Вот идет Слепой Лемон Джефферсон, тук-тук-тук постукивая клюкой. Вот идет Слепой Лемон Джефферсон, тук-и-тук-и-тук постукивая клюкой. Видишь ли ты там, вдали, кукурузное поле, где поспело зерно? А за кукурузой — поляну, где лиана кудзу душит старый явор, и две лоснящихся черных вороны, словно две мадонны, уселись рядком? Вот к этому-то кривому стволу усталый негр прислонит жестяную гитару, а другою рукой нащупает корень, узловатый и старый, поднявшийся над иссушенной землей, будто вздутая жила, налитая кровью гибких юных корней, и взгромоздится на него, словно третий черный ворон, самый большой.
Проведи неровно по струнам гитары — сбивчивый звук повиснет в воздухе и растает, сбивчивый звук жестяной гитары, гонимый ветром как перекати-поле, бесприютный, как блудный сын, и какого цвета тогда убийство? Вой плакальщицы, обернутый в саваны цвета побоев, синяков и свернувшейся крови, залитый потоками кларета, кошенили и пурпура. Последний крик гитарного грифа, сдавленного рукой душителя; вот пальцы разжались и скрылись в левом кармане брюк, и тогда второй черный кулак, калечивший полое тело, успокаивается и ныряет в карман на противоположной стороне. Вот уже все они попрятались в норы: десять убийц, улизнувших от полуденного солнца, клюющего с небес понурые поля.
Загляни в глаза Слепому Лемону Джефферсону! Загляни в плоть вывернутых век и в свернувшиеся как творог белки! Не отводи глаз, не ведай страха, ибо Слепой Лемон Джефферсон не видит тебя! Смотри! Вместо глаз у него пара монет! Смотри! Вместо глаз у него пара пробок из жести размером с пятак. Каждая пробка покрыта пленкой, молочно-розовой и синевато-белесой, словно осколки разбитой устрицы — перламутром, мутной переливчатою мережей, поймавшей в плен все опенки спектра. О, это опалы катаракт, что похитили ясность очей, сделав Лемона Джефферсона слепцом.
Встань и воззри! Се — земля, что могла бы стать делянкою Господа, да только вот не вышло ни хрена. Стучите ручками метел в крышу небес. Вытравите оттуда шелудивого Бога, что сидит в своей конуре с незапамятных пор, словно шавка, — с тех пор, когда еще райский сад не зарос пыреем и плевелами, репьями и кудзу, чертополохом и ползучим вьюнком. О, Боже Верный и Правый, прости своих заблудших овец! Мы—дети страданья и веры, мы блеем у врат твоего Царства, отвори, а не то нам конец. Пусти нас под кров. Пусти нас под кров. Пусти нас под кров.
А теперь подивимся тому, как подобна сутулость стариковского тела изгибу явора, склонившегося низко к земле. Слепой Лемон Джефферсон страдает в мире, лишенном света, но брызжущем звуком.

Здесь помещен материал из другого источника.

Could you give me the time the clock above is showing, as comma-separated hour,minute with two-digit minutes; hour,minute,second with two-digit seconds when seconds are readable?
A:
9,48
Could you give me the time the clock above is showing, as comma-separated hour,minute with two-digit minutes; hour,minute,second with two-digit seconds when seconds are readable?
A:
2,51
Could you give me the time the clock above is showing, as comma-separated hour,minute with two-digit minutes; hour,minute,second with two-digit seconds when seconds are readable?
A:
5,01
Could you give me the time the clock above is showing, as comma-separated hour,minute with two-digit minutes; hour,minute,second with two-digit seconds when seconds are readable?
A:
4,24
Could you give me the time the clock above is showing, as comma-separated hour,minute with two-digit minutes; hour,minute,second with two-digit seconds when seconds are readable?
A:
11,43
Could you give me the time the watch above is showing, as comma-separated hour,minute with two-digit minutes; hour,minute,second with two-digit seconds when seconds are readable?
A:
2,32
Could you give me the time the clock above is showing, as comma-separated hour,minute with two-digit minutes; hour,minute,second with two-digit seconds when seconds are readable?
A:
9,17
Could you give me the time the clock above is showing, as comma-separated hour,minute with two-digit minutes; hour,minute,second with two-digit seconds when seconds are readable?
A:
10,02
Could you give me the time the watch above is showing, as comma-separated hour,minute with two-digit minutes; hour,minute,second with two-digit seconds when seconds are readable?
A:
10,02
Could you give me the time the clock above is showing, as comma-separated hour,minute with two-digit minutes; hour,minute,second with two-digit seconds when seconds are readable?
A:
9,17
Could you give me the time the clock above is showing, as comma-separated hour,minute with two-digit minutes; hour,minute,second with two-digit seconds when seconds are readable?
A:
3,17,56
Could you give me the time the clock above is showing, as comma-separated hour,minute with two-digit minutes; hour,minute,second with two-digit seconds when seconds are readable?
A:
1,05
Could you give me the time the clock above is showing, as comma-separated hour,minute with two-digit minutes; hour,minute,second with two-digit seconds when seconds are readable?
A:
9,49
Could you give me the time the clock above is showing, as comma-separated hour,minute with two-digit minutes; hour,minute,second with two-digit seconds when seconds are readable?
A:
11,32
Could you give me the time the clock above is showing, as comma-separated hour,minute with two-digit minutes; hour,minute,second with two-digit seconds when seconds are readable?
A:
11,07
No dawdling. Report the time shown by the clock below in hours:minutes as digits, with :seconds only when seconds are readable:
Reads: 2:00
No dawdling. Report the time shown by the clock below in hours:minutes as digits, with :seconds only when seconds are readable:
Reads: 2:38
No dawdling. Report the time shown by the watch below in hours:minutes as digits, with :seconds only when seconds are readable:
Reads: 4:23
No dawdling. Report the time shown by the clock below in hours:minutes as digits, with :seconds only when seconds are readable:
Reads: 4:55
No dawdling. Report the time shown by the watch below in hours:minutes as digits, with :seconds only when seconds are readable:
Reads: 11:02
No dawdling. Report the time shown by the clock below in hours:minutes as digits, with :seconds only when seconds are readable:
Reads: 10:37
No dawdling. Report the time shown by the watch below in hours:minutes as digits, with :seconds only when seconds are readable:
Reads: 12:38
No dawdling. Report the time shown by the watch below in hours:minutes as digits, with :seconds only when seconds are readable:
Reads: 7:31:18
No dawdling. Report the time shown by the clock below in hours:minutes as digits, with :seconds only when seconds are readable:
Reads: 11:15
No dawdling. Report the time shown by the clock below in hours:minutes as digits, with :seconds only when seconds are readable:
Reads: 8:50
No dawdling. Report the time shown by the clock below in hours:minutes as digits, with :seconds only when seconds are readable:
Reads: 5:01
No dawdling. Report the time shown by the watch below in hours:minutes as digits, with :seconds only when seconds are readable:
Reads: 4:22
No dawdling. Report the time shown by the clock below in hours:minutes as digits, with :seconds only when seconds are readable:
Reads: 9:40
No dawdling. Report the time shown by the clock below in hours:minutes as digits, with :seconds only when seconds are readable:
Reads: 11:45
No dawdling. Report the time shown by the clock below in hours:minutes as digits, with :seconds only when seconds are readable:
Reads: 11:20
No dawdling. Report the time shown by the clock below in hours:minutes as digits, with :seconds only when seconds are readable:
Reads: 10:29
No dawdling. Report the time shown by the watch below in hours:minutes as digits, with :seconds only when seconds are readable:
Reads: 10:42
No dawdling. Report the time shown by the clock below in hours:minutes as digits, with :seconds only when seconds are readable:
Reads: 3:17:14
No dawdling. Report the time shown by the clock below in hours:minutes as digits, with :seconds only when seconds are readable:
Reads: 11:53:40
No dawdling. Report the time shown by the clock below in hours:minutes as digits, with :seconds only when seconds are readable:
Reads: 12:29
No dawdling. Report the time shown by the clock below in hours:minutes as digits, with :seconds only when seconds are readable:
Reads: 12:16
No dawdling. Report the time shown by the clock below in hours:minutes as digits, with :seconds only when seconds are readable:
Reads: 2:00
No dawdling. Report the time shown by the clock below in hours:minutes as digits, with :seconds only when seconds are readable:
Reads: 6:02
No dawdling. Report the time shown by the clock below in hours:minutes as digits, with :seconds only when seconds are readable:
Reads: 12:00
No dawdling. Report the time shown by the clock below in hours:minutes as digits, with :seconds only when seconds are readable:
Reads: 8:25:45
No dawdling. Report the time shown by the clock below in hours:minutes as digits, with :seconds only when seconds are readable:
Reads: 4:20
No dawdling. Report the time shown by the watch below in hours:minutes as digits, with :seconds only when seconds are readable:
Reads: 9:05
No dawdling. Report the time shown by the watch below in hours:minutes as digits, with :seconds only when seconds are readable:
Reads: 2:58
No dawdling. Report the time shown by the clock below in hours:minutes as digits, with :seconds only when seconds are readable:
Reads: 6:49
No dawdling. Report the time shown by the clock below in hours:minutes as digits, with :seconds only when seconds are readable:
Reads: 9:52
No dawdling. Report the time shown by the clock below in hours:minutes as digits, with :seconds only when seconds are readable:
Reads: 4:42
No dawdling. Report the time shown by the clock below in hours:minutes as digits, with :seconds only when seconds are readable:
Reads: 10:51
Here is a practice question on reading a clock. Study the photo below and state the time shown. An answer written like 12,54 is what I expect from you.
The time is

Он слышит, как трещит могучий стан явора под напором тугого корсета кудзу. Он слушает и слышит, как древние конечности древа скрипят, уступая цепкой хватке лианы-убийцы. Он слышит, как корни медленно выдираются из земли, по мере того, как ствол склоняется все ниже и ниже. Он слышит в этих звуках страдания собственной плоти, томящейся в узах—трещат хребет и ребра, опутаны члены, уколы удушья, в стиснутой, придавленной и прибитой к земле разящим бичом ударов судьбы груди. О, и вот сей плод страданья, слепой и живущий всю жизнь в кровавом мраке, вынужден вновь и вновь невольно проживать в воспоминаньях все былые невзгоды, и это — последняя капля в чаше его мучений. И ныне под старым явором, в объятьях его скрученной тени, Слепой Лемон Джефферсон вспоминает времена, когда его сапоги были начищены до блеска, и поля были жёлтыми, и даже темной ночью хоть одна звезда да светила, или луны ломоть, или в лампе фитиль.